> **WHAT YOU NEED TO DO**: Every line of the entries below that carries the string "github" should be copied.
--------------------
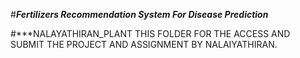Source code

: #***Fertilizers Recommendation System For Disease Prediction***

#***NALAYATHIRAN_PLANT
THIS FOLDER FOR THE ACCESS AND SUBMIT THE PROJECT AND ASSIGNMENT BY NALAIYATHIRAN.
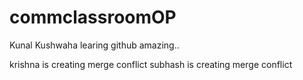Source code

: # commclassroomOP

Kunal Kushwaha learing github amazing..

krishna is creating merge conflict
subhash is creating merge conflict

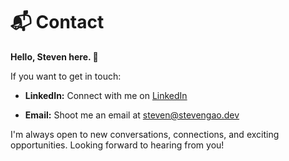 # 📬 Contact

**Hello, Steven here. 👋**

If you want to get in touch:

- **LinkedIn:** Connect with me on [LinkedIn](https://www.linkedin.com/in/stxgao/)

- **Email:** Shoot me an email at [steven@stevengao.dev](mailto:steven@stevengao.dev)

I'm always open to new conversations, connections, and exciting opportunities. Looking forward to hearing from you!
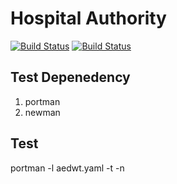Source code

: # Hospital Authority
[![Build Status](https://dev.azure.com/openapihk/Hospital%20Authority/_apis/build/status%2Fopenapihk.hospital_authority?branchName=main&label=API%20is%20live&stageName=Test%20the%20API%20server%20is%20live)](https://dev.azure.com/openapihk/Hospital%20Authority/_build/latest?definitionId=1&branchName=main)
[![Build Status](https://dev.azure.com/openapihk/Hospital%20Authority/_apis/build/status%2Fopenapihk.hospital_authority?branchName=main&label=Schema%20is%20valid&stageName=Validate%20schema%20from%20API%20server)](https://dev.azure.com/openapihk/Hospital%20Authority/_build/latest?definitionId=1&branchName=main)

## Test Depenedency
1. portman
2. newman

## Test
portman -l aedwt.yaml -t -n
--------------------
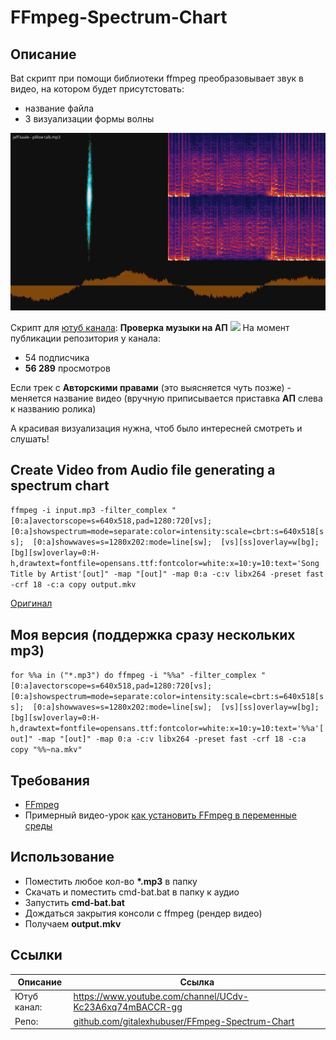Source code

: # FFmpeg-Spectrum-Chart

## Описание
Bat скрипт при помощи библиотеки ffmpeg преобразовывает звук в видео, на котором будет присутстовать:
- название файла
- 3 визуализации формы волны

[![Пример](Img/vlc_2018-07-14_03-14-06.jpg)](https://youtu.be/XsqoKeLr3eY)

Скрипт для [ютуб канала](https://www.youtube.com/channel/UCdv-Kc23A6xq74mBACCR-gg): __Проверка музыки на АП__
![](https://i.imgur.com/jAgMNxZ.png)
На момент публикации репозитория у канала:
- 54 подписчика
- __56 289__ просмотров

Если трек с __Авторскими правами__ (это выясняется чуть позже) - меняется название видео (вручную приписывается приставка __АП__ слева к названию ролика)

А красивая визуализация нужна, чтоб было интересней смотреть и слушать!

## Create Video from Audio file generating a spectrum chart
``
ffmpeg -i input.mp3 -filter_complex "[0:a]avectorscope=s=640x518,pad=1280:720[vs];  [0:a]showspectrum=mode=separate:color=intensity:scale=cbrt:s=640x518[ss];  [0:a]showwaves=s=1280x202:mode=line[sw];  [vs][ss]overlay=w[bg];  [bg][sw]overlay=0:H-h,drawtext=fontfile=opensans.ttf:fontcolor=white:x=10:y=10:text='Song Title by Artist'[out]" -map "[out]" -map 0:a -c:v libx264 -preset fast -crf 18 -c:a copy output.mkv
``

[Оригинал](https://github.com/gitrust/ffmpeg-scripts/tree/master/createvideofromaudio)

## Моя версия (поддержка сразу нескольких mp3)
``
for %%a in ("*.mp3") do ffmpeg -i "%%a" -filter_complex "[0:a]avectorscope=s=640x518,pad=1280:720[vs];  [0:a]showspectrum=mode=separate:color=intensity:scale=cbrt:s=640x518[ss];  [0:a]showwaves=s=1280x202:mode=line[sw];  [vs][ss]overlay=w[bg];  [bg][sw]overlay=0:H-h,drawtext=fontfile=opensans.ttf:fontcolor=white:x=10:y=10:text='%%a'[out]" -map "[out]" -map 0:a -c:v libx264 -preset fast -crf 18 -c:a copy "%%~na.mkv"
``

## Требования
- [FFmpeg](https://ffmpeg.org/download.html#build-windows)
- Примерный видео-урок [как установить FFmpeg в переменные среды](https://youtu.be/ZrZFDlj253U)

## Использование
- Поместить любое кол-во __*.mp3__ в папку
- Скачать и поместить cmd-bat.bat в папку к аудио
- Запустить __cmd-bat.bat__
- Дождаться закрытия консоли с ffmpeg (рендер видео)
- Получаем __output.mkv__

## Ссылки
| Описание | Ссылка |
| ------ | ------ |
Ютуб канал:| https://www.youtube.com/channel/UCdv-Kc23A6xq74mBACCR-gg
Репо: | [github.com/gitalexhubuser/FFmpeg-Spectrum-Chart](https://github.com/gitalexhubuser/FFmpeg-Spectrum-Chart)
--------------------
> **ANSWER TO THIS PROBLEM**:
Kunal Kushwaha learing github amazing..
[Оригинал](https://github.com/gitrust/ffmpeg-scripts/tree/master/createvideofromaudio)
Репо: | [github.com/gitalexhubuser/FFmpeg-Spectrum-Chart](https://github.com/gitalexhubuser/FFmpeg-Spectrum-Chart)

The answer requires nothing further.